Find each line in the items below that contains the word "Homicide" and copy those lines.

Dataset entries
************
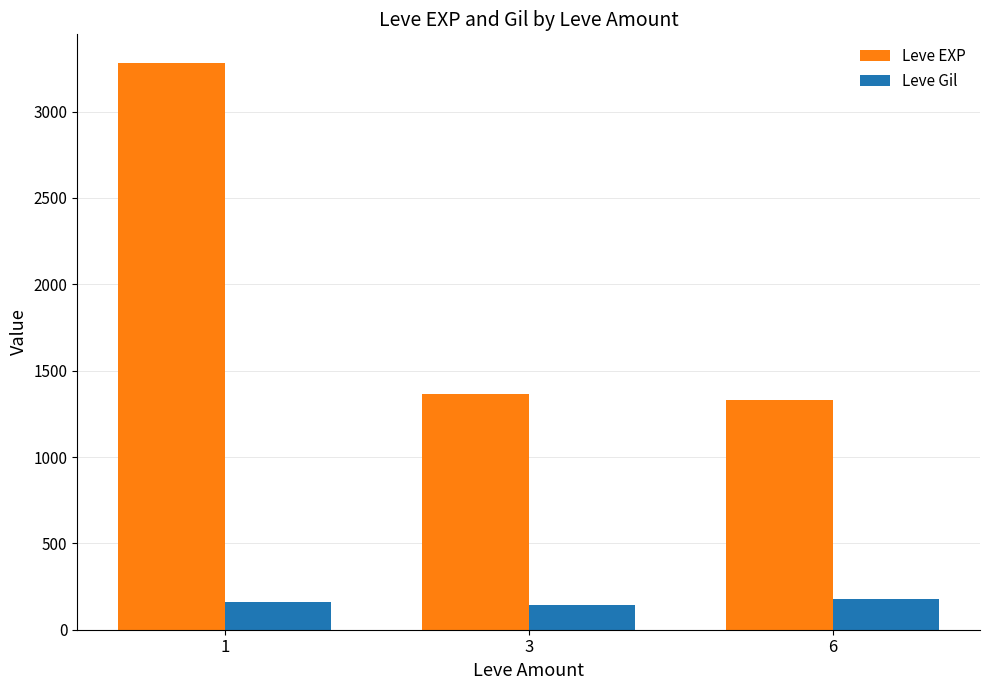

How many groups of bars are there?

3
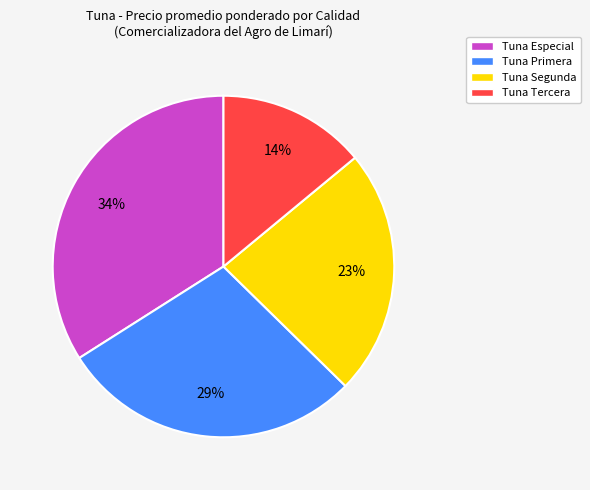

Which has a higher value, Tuna Especial or Tuna Tercera?

Tuna Especial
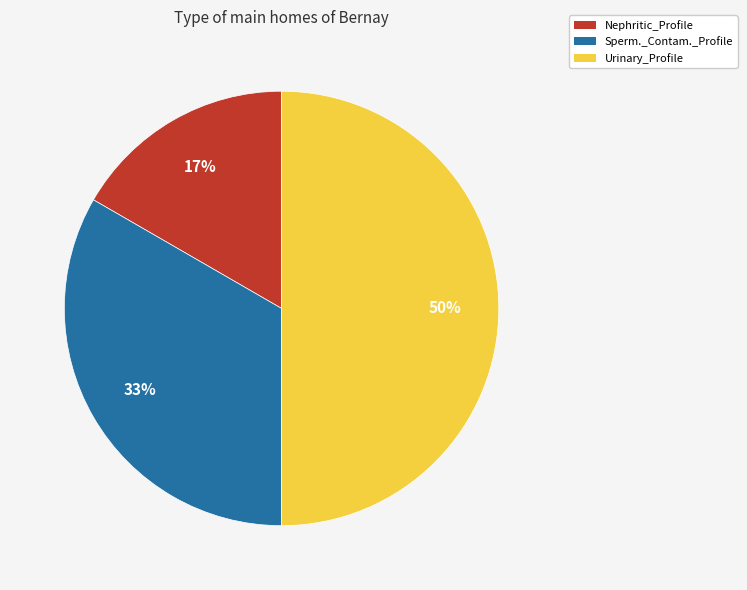

To the nearest percent, what is the difference between the largest and smallest slice percentages?

33%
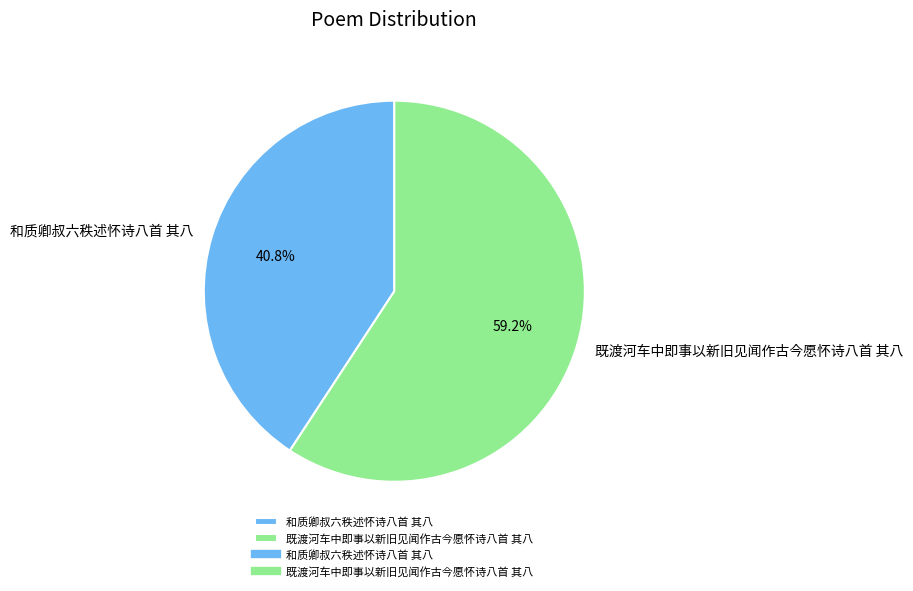

How much of the chart is everything except 既渡河车中即事以新旧见闻作古今愿怀诗八首 其八?

40.8%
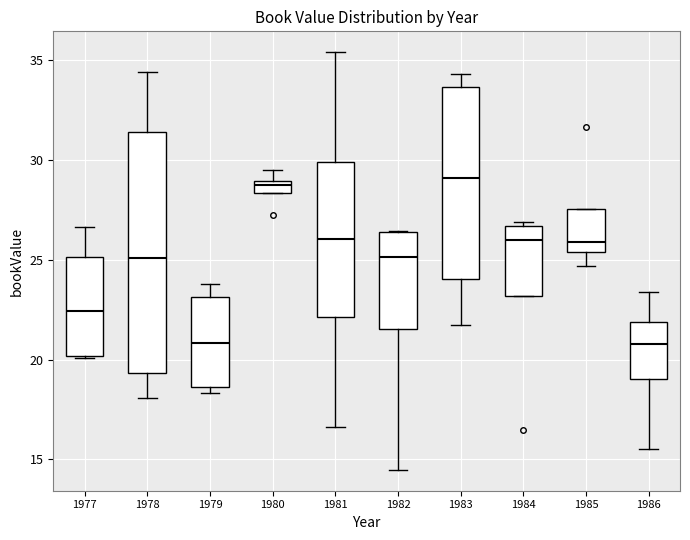

Which box is the tallest, from its lower edge to its upper edge?

1978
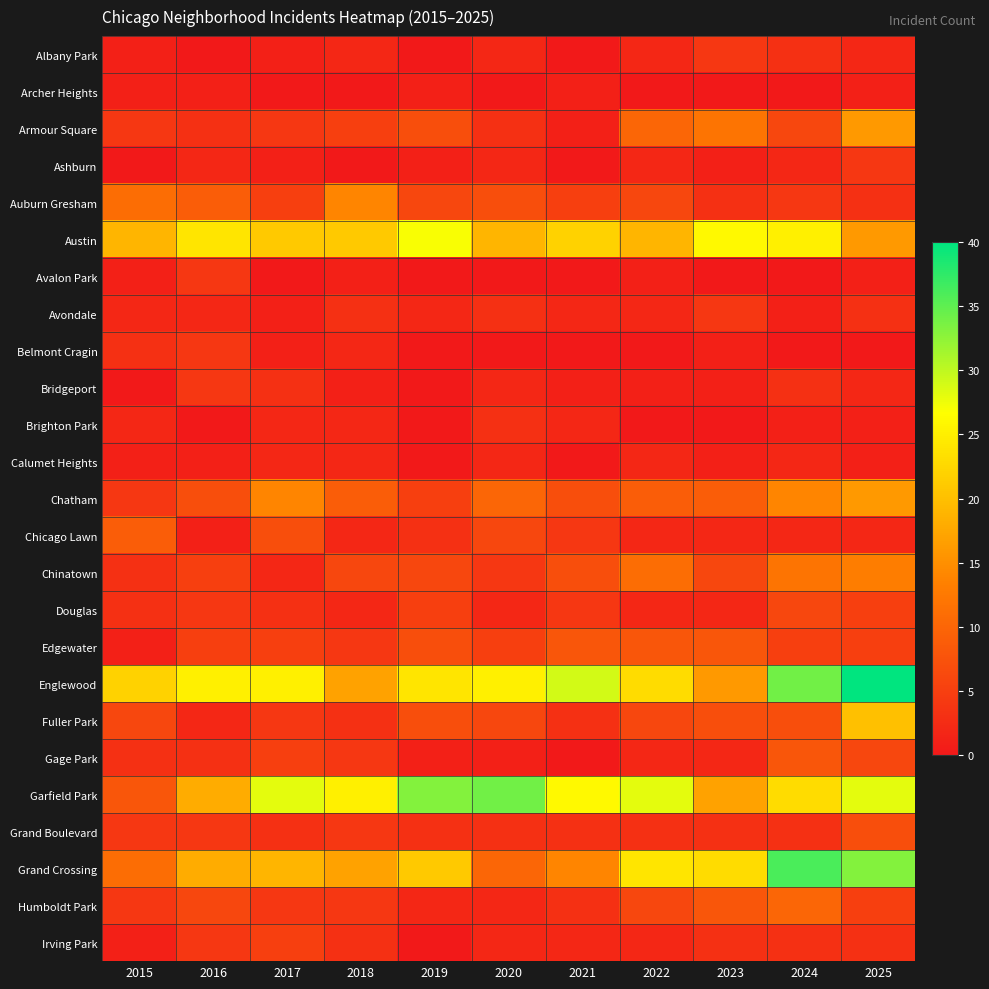

What is the spread (max minus min) of values at 2021?

29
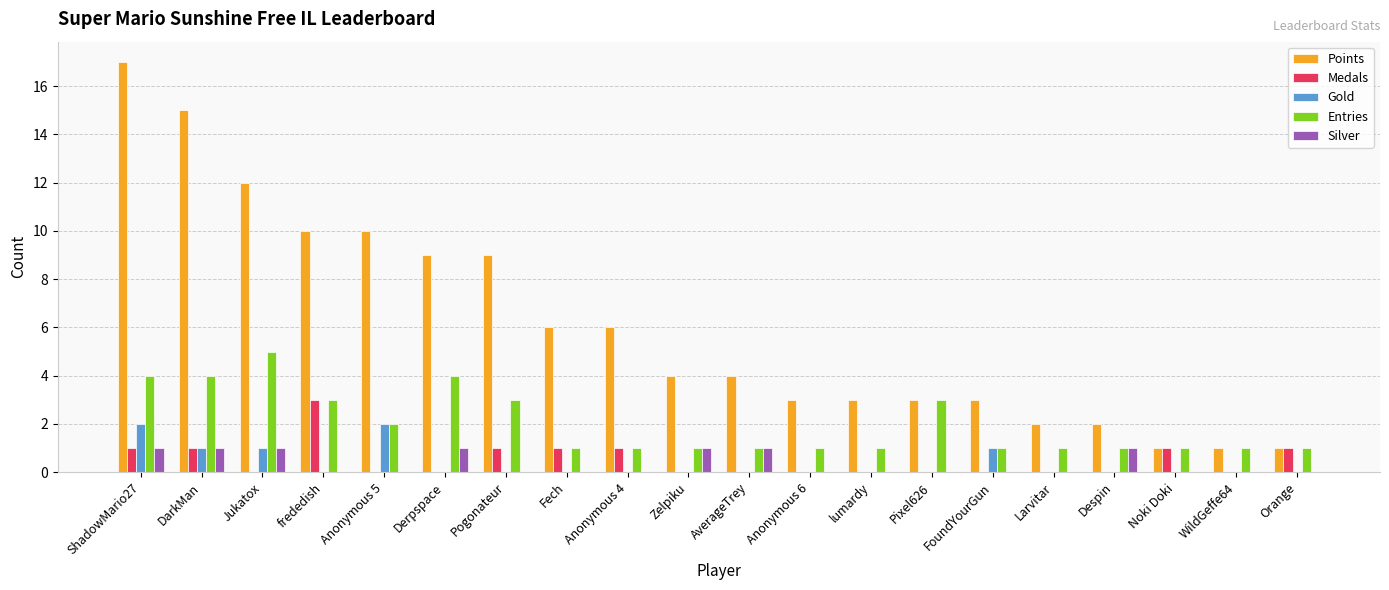

What is the sum of all Points values?

121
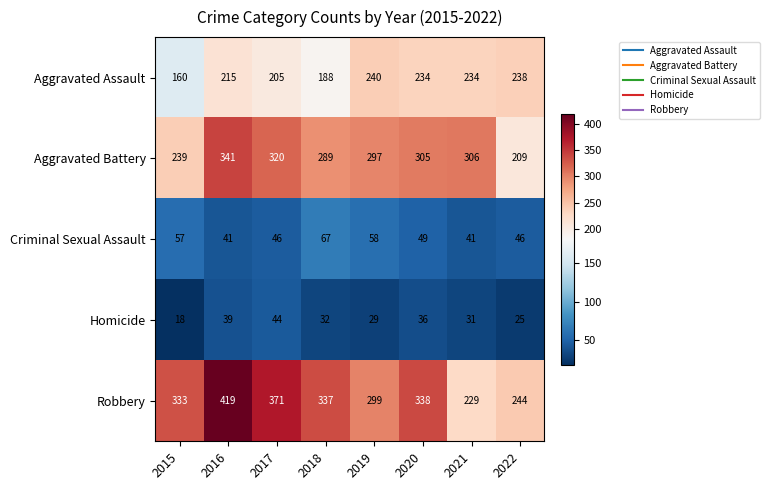

At 2020, list the series in order from largest to smallest.

Robbery, Aggravated Battery, Aggravated Assault, Criminal Sexual Assault, Homicide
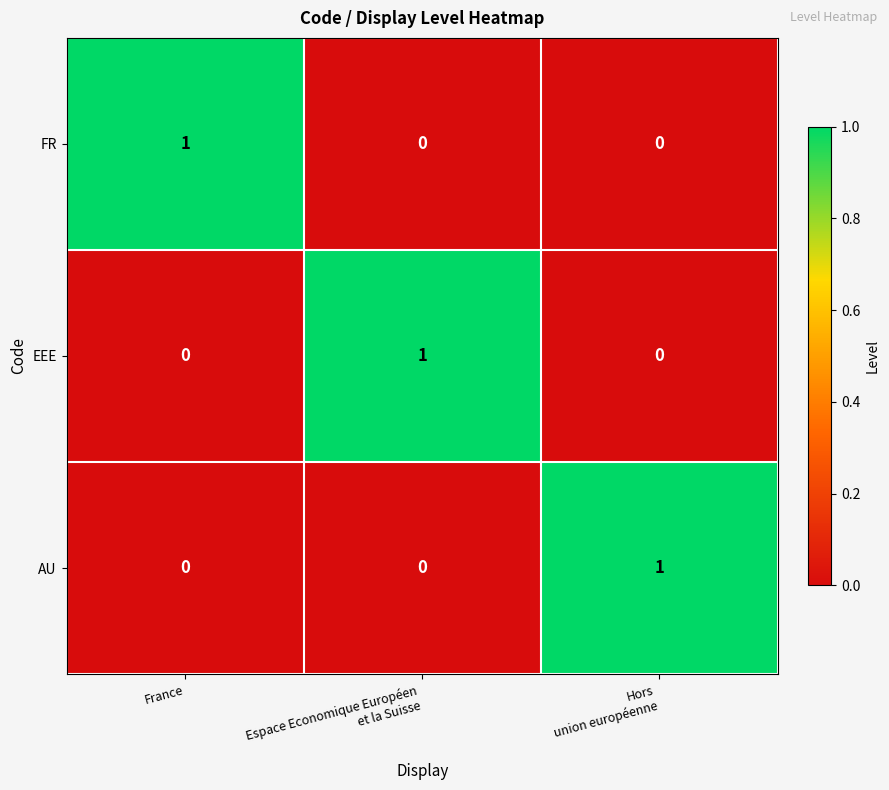

At which label does FR reach its peak?

France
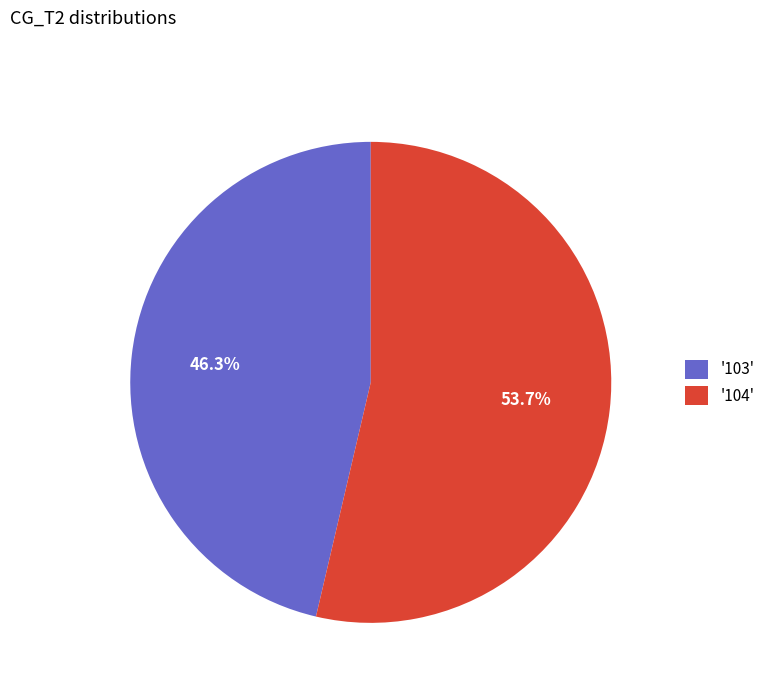

To the nearest percent, what is the average slice percentage?

50%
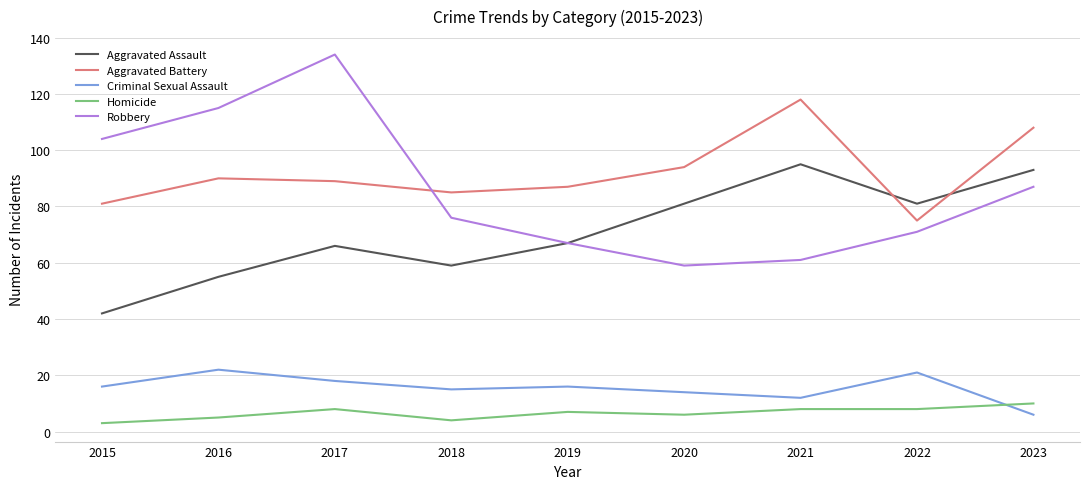

Reading right to left, extract all data points from this chart.

Aggravated Assault: 2023=93	2022=81	2021=95	2020=81	2019=67	2018=59	2017=66	2016=55	2015=42
Aggravated Battery: 2023=108	2022=75	2021=118	2020=94	2019=87	2018=85	2017=89	2016=90	2015=81
Criminal Sexual Assault: 2023=6	2022=21	2021=12	2020=14	2019=16	2018=15	2017=18	2016=22	2015=16
Homicide: 2023=10	2022=8	2021=8	2020=6	2019=7	2018=4	2017=8	2016=5	2015=3
Robbery: 2023=87	2022=71	2021=61	2020=59	2019=67	2018=76	2017=134	2016=115	2015=104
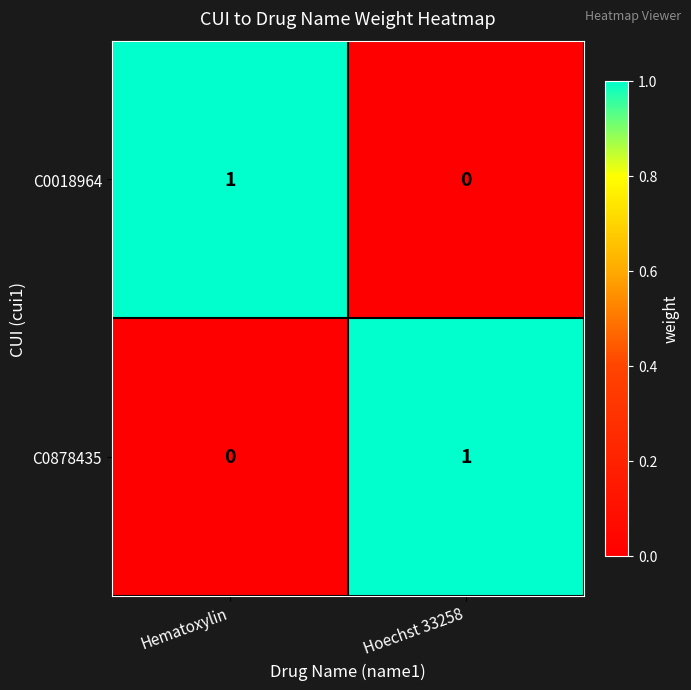

Reading right to left, extract all data points from this chart.

C0018964: 0	1
C0878435: 1	0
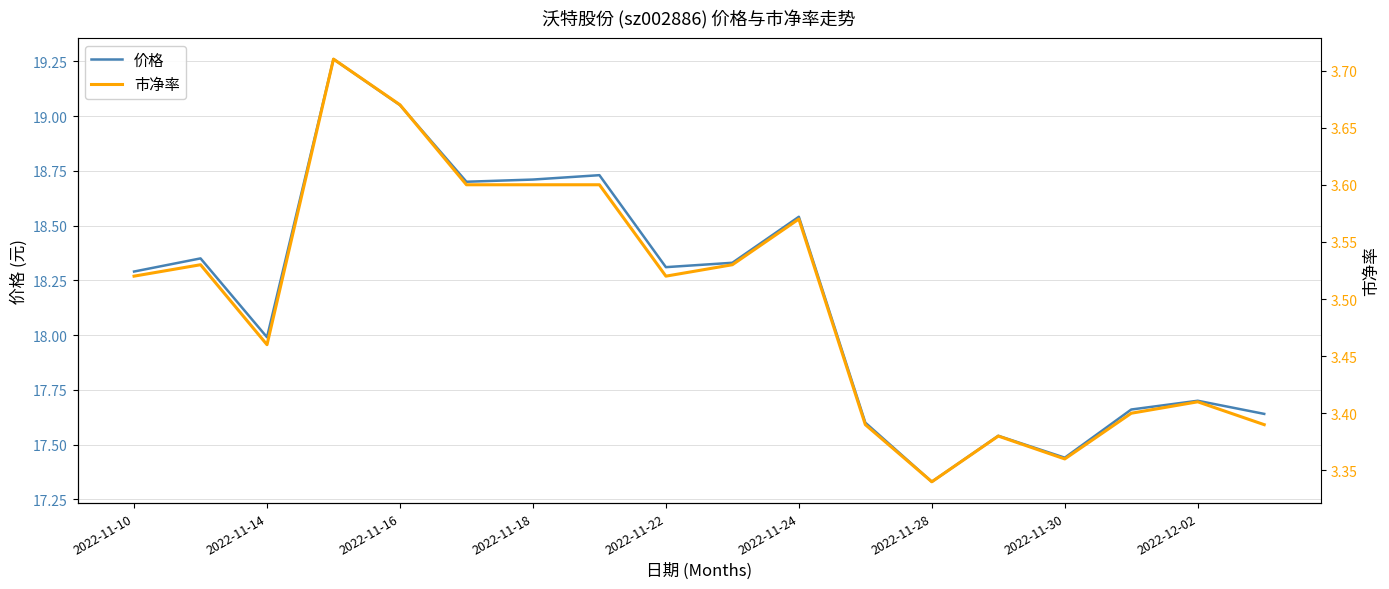

The value of 价格 at 11 is 17.6. True or false?

True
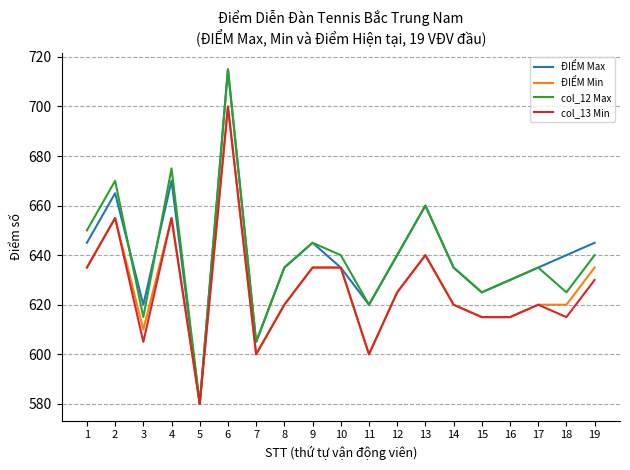

Is it true that col_13 Min equals 635 at 9?

True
************
◆ Answer section:
Robbery, Aggravated Battery, Aggravated Assault, Criminal Sexual Assault, Homicide
Homicide: 2023=10	2022=8	2021=8	2020=6	2019=7	2018=4	2017=8	2016=5	2015=3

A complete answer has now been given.